[[ SOURCE TEXT, beginning ]]
My stay with the speech kids was brief though. Tension mounted and the soothing humming I became used to transformed into an aggressive, ear jarring threat. So, I retired my acting career to continue my dismal pursuit of acceptance. I flew off disheartened, alone, and unwanted. I flew to what I approximated to be the middle of the hive and levitated there, contemplating life.

My depression gave birth to anger. The anger stemmed from my frustration with the rigid infrastructure of the hive and how foreign I felt. I wanted to fly away and take my chances of being accepted into another beehive. However, at the same time I wanted to instigate chaos and disorder just to see how my anal-retentive workers would handle the situation. I wanted to be a rebel, an anarchist within this bee community.

I wanted the furry inside my little body to keep building; however, I could not hover in the air forever. The school bell rang and I returned back to the hive floor ready for these agitated emotions to momentarily be forgotten in the distraction that classes and knowledge absorption momentarily create.

I discovered something though in this distraction, something that reminded me how I was part of nature’s hierarchy and not some special, miscreant case.

My chemistry class required me to engineer, design, and test a scientific question of my choice to compete in the high school district and state division of science fair. So, my sophomore year I tested the effects of carbon dioxide and bacterial enrichment on tomato plants. As arduous as the process was, I fell in love with it. As a result, during the final two years in the hive I took a specific course designated to pure scientific inquiry. This class allowed me to meet not only fellow lab bees that boasted the same passion as I did, but provided me the opportunity to—in my own way—better society. Instead of destroying the world the bees work so hard on to maintain homeostasis, I discovered what part I played to better it. I found my niche, my role in the hive—scientific competition. I felt at home, satisfied, content.
[[ SOURCE TEXT, end ]]
[[ PROVIDED DATA, beginning ]]
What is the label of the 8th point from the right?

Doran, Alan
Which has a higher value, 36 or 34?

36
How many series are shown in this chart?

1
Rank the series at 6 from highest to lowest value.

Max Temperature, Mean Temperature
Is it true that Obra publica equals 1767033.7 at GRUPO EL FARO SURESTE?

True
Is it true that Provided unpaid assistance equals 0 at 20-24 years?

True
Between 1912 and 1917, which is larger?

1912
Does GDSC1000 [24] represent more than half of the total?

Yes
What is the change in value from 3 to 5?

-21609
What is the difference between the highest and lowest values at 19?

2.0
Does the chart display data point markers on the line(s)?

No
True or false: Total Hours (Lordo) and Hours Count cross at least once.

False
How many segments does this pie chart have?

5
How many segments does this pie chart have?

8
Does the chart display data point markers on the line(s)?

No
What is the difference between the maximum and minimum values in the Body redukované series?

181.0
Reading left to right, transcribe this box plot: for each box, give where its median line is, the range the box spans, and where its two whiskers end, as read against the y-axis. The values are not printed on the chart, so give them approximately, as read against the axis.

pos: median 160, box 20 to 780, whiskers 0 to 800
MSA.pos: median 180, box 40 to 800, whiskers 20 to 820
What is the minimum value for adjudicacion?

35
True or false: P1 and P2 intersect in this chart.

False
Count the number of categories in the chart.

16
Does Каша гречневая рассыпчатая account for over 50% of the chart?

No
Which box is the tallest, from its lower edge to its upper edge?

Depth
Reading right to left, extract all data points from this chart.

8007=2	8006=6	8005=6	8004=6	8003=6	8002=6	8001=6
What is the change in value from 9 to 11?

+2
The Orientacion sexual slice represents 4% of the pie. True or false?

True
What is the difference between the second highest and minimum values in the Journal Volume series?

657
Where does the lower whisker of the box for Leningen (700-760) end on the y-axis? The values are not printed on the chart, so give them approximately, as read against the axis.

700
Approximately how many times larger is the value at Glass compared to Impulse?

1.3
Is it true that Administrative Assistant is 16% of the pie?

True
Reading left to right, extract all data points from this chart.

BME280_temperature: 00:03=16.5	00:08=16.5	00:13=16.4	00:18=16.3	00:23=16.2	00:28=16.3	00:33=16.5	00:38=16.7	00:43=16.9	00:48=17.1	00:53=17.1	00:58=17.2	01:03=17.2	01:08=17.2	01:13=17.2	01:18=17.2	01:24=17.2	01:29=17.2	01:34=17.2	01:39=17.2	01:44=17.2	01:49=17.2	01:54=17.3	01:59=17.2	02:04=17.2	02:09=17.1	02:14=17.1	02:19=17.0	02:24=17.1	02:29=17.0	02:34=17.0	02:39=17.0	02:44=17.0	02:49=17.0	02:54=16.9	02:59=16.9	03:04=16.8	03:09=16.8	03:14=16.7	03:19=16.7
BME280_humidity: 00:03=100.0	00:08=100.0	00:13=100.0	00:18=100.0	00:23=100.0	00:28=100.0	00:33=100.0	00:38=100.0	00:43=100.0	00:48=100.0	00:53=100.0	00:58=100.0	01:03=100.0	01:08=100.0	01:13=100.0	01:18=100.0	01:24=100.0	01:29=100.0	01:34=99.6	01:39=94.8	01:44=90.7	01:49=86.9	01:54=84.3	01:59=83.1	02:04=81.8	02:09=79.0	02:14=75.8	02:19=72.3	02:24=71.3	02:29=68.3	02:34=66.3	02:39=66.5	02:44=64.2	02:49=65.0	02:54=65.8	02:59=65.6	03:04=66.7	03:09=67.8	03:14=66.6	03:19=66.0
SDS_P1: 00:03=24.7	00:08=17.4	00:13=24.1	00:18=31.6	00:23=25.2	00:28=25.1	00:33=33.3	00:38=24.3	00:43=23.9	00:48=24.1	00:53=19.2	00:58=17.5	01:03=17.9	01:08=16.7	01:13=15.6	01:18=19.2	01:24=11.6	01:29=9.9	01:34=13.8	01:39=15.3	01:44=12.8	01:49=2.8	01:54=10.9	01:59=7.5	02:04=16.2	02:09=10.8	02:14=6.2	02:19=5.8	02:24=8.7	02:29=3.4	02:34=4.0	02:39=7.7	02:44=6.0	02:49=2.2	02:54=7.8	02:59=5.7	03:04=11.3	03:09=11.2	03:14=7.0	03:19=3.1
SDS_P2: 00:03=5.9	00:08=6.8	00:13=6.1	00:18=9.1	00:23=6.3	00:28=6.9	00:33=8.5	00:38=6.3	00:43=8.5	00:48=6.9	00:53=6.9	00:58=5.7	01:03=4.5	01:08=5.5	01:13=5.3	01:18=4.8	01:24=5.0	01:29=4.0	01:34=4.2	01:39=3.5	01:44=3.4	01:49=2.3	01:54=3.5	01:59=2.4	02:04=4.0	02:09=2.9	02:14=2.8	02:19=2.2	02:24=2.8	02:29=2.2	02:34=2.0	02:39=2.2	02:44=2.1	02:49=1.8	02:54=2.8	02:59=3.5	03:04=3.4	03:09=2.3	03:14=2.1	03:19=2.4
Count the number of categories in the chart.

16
[[ PROVIDED DATA, end ]]
• **PROBLEM DESCRIPTION**
According to the essay about finding a place in the hive, what did the writer test for the sophomore-year science fair? The records play no part in this exercise.

• **PROBLEM SOLUTION**
The effects of carbon dioxide and bacterial enrichment on tomato plants.